数学の関数の範囲問題は、初学者にとって戸惑うことが多いですが、正しい手順で進めるとシンプルに理解できます。今回は x ≧ 0, y ≧ 0 かつ x^3 + y^3 = 1 のとき、x + y がとり得る値の範囲について詳しく解説します。
変数の置き換えによるアプローチ
まず x + y = k と置き、y = k – x とします。この方法は範囲問題でよく使われる手法で、合成関数を単一変数に置き換えることができます。
次に x^3 + y^3 = 1 に代入すると、次の式が得られます。x^3 + (k – x)^3 = 1。この式を展開すると、3kx^2 – 3k^2x + k^3 – 1 = 0 という二次方程式が導かれます。
正の解の条件
重要なポイントは、x ≧ 0 および y ≧ 0 の両方を満たす必要があることです。x + y = k として解を求めても、一方の解が負になる場合、その k は条件を満たさないため、解としては不適切です。
例えば、k = 2 の場合、二次方程式の解が x = 0.5 と x = 1.5 だとします。y = k – x からそれぞれ y = 1.5 と y = 0.5 となり、両方とも正なので有効です。しかし x = -0.2 の解が出る場合、y = 2 – (-0.2) = 2.2 となり、y は正ですが x が負なので、この組み合わせは範囲としては考慮できません。
微分を使った範囲の確認
x^3 + y^3 = 1 の曲線を考えると、x ≧ 0, y ≧ 0 の第一象限での曲線が対象になります。この曲線上の x + y の最小値と最大値を求めるには、y = (1 – x^3)^{1/3} として f(x) = x + (1 – x^3)^{1/3} と置き、微分して臨界点を求めます。
f'(x) = 1 – x^2 / (1 – x^3)^{2/3} = 0 から x = 2^{-1/3} が得られます。このとき f(x) を評価すると、x + y の最大値は 2^{2/3} となります。最小値は x = 0 または y = 0 で f(x) = 1 となります。
具体例で確認する
例えば x = 0.5 とすると y^3 = 1 – 0.125 = 0.875 から y ≈ 0.955 となります。x + y ≈ 1.455 です。同様に x = 0.8 とすると y ≈ 0.584, x + y ≈ 1.384 となり、最大値は先ほどの計算通り 2^{2/3} ≈ 1.587 であることがわかります。
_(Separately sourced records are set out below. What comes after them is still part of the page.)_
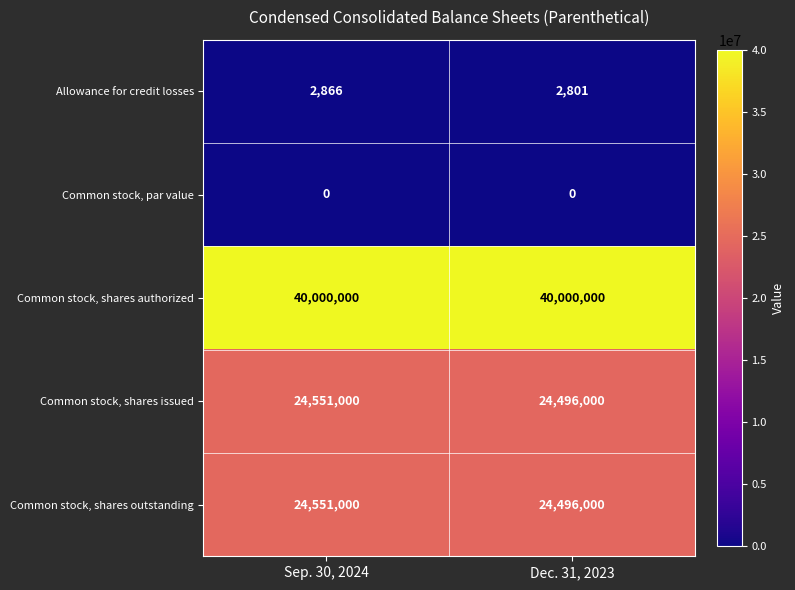

What is the difference between the highest and lowest values at Dec. 31, 2023?

40000000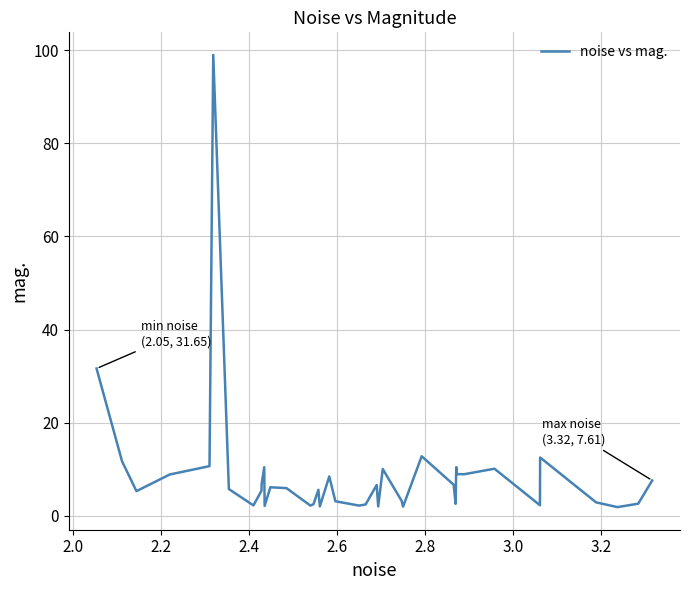

What is the maximum value shown in the chart?

99.0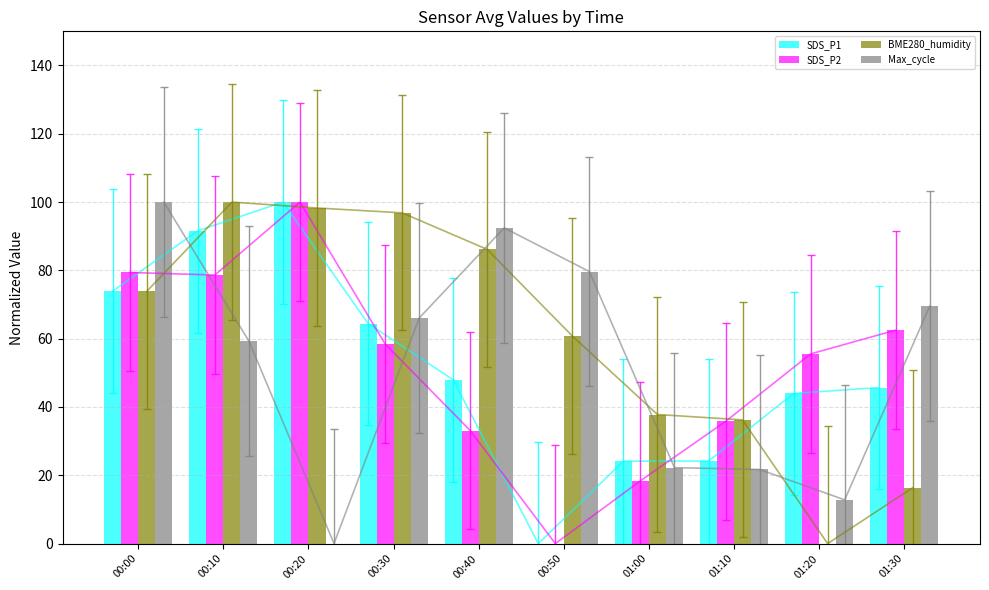

Which series changed the most between 00:10 and 00:40?

SDS_P2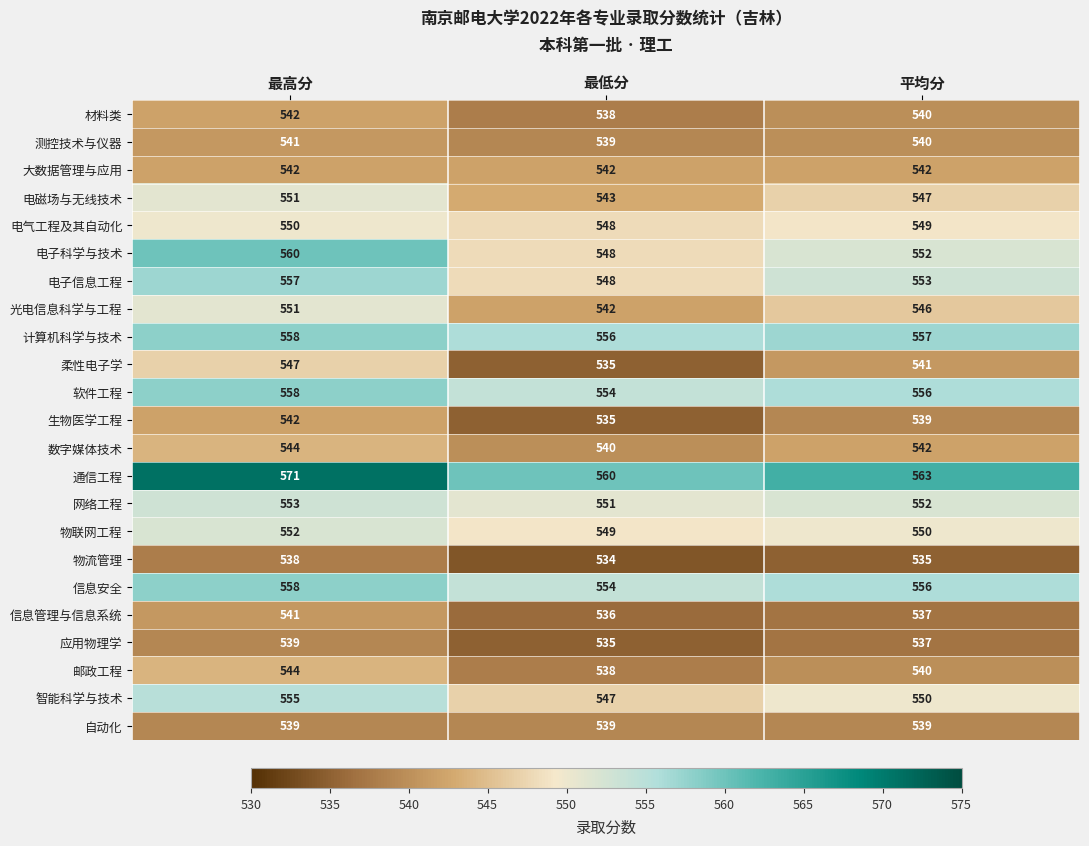

What is the total value across all series at 最低分?

12511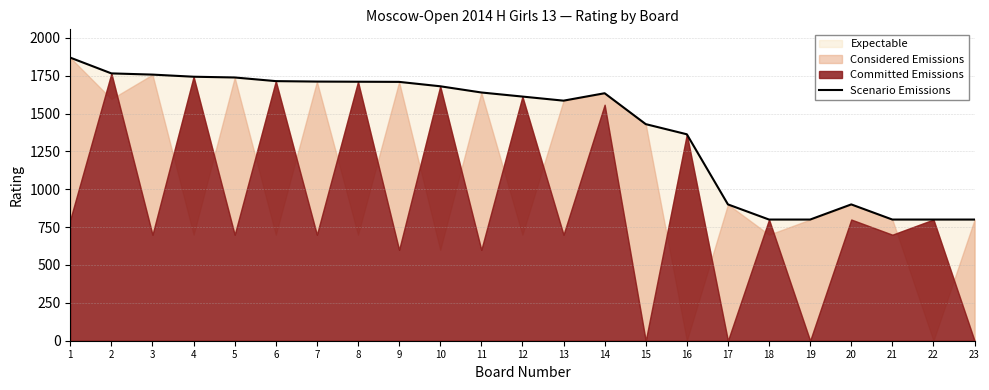

List the labels in order of value, smallest first.

18, 19, 21, 22, 23, 17, 20, 16, 15, 13, 12, 14, 11, 10, 9, 8, 7, 6, 5, 4, 3, 2, 1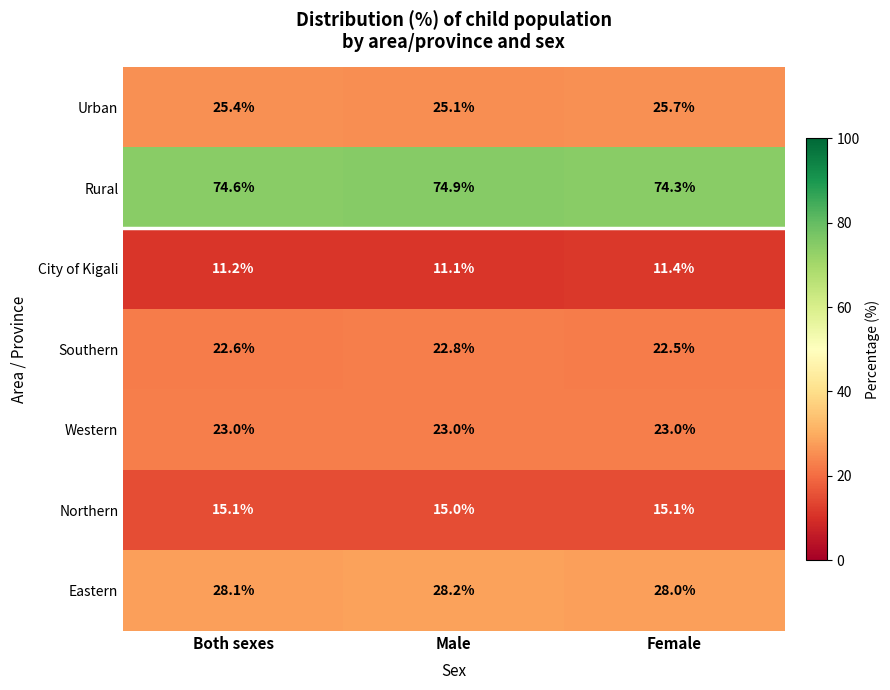

At which label is Northern closest to 15?

Male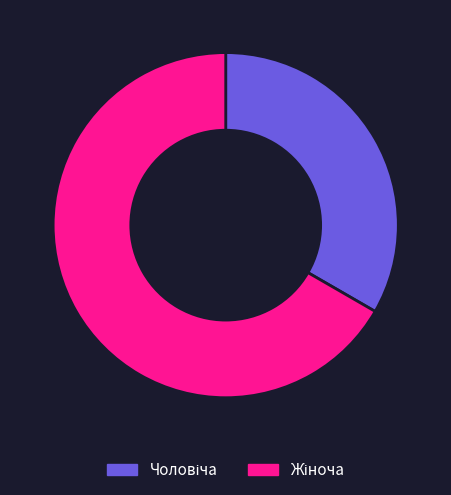

Is there any slice that represents more than half of the pie?

Yes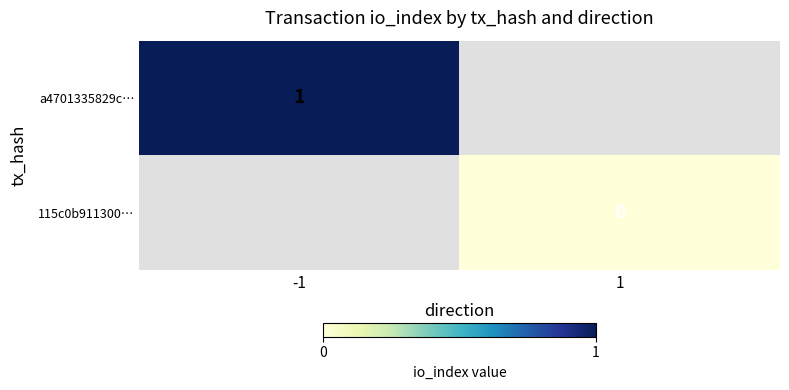

What is the greatest value displayed?

1.0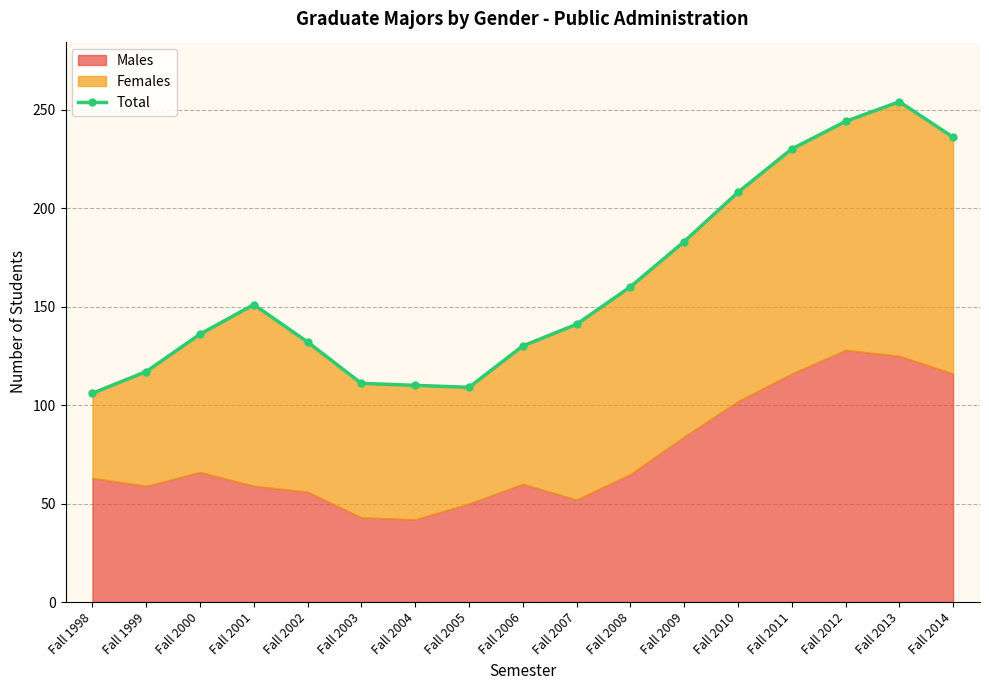

How many values exceed 141?

8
このようにして、第一象限の条件を満たす組み合わせだけを考慮することが重要です。
x + y の値の範囲まとめ
以上の議論から、x^3 + y^3 = 1 かつ x ≧ 0, y ≧ 0 のとき、x + y がとり得る値の範囲は次の通りです。
- 最小値: x = 0 または y = 0 のとき、x + y = 1
- 最大値: x = y = 2^{-1/3} のとき、x + y = 2^{2/3}
この範囲を意識すれば、二次方程式で得られた解のうち、条件を満たす組み合わせだけを採用すればよいことが理解できます。